* _GIVEN PASSAGE_
· · · · · · ·

We think of beauty as implicated in symmetry, but there are distinctly
two kinds of beauty: the symmetrical and the unsymmetrical, the
beauty of the temple and the beauty of the tree. Life is not more
symmetrical than a tree, and the effort of art to give it balance and
proportion is to make it as false in effect as a tree clipped and trained to
a certain shape. The Russians and the Scandinavians alone seem to
have risen to a consciousness of this in their imaginative literature,
though the English have always unconsciously obeyed the law of our
being in their generally crude and involuntary formulations of it. In the
northern masters there is no appearance of what M. Ernest Dupuy calls
the joiner-work of the French fictionalists; and there is, in the process,
no joiner-work in Zola, but the final effect is joiner-work. It is a temple
he builds, and not a tree he plants and lets grow after he has planted the
seed, and here he betrays not only his French school but his Italian
instinct.
In his form, Zola is classic, that is regular, symmetrical, seeking the
beauty of the temple rather than the beauty of the tree. If the fight in his
day had been the earlier fight between classicism and romanticism,
instead of romanticism and realism, his nature and tradition would have

ranged him on the side of classicism, though, as in the later event, his
feeling might have been romantic. I think it has been the error of
criticism not to take due account of his Italian origin, or to recognize
that he was only half French, and that this half was his superficial half.
At the bottom of his soul, though not perhaps at the bottom of his heart,
he was Italian, and of the great race which in every science and every
art seems to win the primacy when it will. The French, through the
rhetoric of Napoleon III., imposed themselves on the imagination of the
world as the representatives of the Latin race, but they are the least and
the last of the Latins, and the Italians are the first. To his Italian origin
Zola owed not only the moralistic scope of his literary ambition, but the
depth and strength of his personal conscience, capable of the austere
puritanism which underlies the so-called immoralities of his books, and
incapable of the peculiar lubricity which we call French, possibly to
distinguish it from the lubricity of other people rather than to declare it
a thing solely French. In the face of all public and private corruptions,
his soul is as Piagnone as Savonarola's, and the vices of Arrabbiati,
small and great, are always his text, upon which he preaches virtue.

· · · · · · ·

* _GOAL OF THE EXERCISE_
Pull out the part of the passage on Zola starting at "In his form, Zola" and ending at "his superficial half.", word for word. The listing has nothing to do with the passage on Zola.

· · · · · · ·

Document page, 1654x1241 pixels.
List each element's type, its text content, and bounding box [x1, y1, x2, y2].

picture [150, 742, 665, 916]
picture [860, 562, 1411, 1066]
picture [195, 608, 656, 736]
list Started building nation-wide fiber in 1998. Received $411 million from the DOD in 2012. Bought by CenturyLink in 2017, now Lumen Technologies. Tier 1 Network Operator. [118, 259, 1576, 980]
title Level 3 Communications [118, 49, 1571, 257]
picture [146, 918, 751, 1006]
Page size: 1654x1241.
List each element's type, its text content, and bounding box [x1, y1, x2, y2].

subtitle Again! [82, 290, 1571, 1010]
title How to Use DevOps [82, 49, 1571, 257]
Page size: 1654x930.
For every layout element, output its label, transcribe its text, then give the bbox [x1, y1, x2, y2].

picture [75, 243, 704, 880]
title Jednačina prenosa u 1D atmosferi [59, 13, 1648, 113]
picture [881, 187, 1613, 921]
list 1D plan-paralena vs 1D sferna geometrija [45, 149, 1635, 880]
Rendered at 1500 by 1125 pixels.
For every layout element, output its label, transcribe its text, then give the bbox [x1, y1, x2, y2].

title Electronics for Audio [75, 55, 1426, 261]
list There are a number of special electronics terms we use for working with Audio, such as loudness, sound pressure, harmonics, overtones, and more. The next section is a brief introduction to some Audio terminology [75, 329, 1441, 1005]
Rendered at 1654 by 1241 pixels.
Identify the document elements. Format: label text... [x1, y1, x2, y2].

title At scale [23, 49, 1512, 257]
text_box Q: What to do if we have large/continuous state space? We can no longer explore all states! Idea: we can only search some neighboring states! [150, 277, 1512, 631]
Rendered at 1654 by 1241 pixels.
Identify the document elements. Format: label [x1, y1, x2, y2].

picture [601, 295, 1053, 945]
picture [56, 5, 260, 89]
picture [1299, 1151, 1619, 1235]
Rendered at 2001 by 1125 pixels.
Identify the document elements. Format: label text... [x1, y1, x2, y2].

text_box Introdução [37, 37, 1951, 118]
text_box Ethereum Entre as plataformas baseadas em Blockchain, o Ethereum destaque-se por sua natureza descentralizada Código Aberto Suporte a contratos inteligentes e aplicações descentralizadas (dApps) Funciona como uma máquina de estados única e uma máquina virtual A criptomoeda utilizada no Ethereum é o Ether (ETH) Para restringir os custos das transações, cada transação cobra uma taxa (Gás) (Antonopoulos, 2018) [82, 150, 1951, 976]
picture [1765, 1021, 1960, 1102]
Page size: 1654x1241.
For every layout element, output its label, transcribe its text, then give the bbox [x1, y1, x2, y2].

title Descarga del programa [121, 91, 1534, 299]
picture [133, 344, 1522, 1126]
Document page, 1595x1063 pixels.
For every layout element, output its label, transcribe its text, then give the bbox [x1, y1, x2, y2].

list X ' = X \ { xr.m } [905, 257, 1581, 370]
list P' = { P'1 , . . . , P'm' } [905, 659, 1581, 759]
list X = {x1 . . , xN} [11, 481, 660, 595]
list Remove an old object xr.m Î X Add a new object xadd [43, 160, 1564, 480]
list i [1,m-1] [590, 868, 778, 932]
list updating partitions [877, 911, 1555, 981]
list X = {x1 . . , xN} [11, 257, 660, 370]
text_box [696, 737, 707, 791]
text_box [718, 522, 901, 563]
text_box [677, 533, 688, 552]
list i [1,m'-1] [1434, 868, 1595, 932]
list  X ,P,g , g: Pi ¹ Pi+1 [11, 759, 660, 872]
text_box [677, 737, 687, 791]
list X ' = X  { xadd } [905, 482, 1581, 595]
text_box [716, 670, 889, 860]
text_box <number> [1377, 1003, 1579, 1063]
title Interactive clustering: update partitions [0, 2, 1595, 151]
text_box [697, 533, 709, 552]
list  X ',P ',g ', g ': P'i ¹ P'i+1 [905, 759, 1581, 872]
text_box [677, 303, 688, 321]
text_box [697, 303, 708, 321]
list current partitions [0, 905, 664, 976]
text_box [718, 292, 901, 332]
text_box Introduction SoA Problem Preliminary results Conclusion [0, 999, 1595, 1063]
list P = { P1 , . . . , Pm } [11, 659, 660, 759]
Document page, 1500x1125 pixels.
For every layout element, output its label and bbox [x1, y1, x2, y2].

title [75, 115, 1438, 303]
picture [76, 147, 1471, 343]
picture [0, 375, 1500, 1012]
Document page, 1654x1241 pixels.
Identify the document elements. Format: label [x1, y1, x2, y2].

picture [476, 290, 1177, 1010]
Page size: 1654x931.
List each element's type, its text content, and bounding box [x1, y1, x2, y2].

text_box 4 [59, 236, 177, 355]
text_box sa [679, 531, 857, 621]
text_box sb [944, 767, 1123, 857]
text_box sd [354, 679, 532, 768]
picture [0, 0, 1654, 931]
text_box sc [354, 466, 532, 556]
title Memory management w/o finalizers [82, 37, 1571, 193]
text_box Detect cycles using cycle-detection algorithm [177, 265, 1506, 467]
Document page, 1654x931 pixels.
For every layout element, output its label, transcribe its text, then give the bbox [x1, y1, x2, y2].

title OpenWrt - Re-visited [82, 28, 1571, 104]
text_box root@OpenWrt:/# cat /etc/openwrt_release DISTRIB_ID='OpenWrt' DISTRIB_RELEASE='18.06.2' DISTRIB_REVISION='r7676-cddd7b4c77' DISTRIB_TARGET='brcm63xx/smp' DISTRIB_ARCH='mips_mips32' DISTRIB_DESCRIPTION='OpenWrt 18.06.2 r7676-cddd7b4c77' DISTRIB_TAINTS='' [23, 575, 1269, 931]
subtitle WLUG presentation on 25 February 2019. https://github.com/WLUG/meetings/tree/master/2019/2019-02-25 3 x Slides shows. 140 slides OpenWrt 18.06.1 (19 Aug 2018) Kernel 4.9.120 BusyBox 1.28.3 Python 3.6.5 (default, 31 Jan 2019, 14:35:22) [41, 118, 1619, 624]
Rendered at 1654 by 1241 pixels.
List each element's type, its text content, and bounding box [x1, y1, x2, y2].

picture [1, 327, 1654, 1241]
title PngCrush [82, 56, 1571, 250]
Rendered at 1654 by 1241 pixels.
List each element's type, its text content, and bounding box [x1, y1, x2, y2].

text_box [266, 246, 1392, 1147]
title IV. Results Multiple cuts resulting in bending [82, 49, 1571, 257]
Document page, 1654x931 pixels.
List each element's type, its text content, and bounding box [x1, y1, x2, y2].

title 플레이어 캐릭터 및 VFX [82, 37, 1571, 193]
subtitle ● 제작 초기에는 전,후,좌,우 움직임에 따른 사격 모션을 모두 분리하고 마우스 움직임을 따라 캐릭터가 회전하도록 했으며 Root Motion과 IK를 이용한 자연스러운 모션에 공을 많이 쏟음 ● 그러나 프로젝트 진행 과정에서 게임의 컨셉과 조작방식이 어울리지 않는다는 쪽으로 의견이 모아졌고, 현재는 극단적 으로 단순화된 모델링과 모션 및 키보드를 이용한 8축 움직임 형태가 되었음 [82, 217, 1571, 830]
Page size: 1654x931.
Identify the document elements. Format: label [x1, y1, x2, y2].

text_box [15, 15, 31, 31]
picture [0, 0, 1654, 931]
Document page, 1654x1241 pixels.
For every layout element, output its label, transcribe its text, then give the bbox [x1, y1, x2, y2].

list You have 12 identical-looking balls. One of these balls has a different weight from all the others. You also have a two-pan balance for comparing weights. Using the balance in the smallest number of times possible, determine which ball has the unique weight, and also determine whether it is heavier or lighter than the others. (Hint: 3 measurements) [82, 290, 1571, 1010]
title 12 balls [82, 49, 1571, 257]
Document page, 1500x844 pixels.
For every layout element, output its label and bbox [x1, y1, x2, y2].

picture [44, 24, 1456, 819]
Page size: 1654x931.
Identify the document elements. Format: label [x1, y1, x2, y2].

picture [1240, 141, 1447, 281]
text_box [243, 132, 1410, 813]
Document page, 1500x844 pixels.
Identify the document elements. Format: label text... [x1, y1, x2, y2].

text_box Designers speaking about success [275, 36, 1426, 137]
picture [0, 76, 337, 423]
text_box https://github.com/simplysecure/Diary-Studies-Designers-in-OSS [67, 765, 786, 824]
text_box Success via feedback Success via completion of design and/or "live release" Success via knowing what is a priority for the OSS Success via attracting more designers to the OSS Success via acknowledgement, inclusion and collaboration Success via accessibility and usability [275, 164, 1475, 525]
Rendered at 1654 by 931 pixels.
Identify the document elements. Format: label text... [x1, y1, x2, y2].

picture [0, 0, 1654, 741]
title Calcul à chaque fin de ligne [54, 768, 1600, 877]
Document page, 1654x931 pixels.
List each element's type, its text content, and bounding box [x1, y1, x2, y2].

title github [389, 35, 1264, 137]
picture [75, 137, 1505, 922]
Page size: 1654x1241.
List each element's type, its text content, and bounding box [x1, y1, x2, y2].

· · · · · · ·

* _THE COMPLETED TASK_
In his form, Zola is classic, that is regular, symmetrical, seeking the
beauty of the temple rather than the beauty of the tree. If the fight in his
day had been the earlier fight between classicism and romanticism,
instead of romanticism and realism, his nature and tradition would have

ranged him on the side of classicism, though, as in the later event, his
feeling might have been romantic. I think it has been the error of
criticism not to take due account of his Italian origin, or to recognize
that he was only half French, and that this half was his superficial half.